- Location: Royal Oak, Michigan
- Coordinates: 42°31′10″N 83°11′4″W﻿ / ﻿42.51944°N 83.18444°W
- Area: 24.19 acres (9.79 ha)
- Opened: June 26, 1939
- Operator: City of Royal Oak
- Open: 6:00 a.m. - 11:00 p.m.

= Memorial Park (Royal Oak, Michigan) =

Baseball stadium in Royal Oak, Michigan

Memorial Park is a municipal park in Royal Oak, Michigan. Covering just over 24-acres, it was dedicated in 1939 to Michigan Armed Forces members who died in military service. Memorial Park has facilities for baseball, softball, football, and tennis; a playground; a pavilion and picnic tables; restrooms; and concessions. Dogs are not allowed in the park.

== The Michigan WWII Legacy Memorial ==
Memorial Park is the home of the Michigan WWII Legacy Memorial, a "tribute to Michigan's home front and warfront heroes [who] helped win World War II."
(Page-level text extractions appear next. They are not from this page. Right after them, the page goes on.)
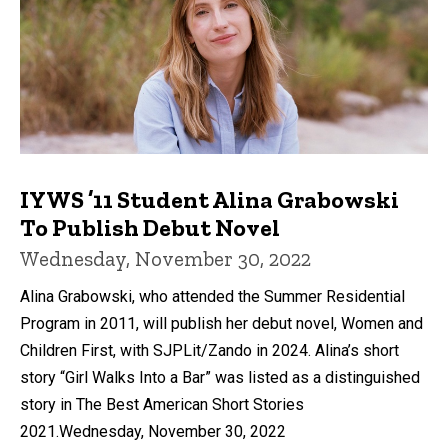
IYWS ’11 Student Alina Grabowski
To Publish Debut Novel
Wednesday, November 30, 2022
Alina Grabowski, who attended the Summer Residential
Program in 2011, will publish her debut novel, Women and
Children First, with SJPLit/Zando in 2024. Alina’s short
story “Girl Walks Into a Bar” was listed as a distinguished
story in The Best American Short Stories
2021.Wednesday, November 30, 2022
A copy of the statue Unconditional Surrender was displayed in Memorial Park from June to December 2016, to help raise money for the memorial.

== Memorial Park riot ==

The 1970 Memorial Park riot was a three-day civil disturbance by alienated white youths that began on August 24, 1970. The initial conflict resulted from the police closing Memorial Park, alleging that the park was being used for the sale of illegal drugs.

== Ballpark ==

Among the features of Memorial Park is a baseball stadium, in some sources called The Lucky Corner, which has been home to the Royal Oak Leprechauns, a collegiate summer baseball team, since 2021. The Leprechauns have played in the Northwoods League since 2024, having been members of the Great Lakes Summer Collegiate League from 2021 to 2023.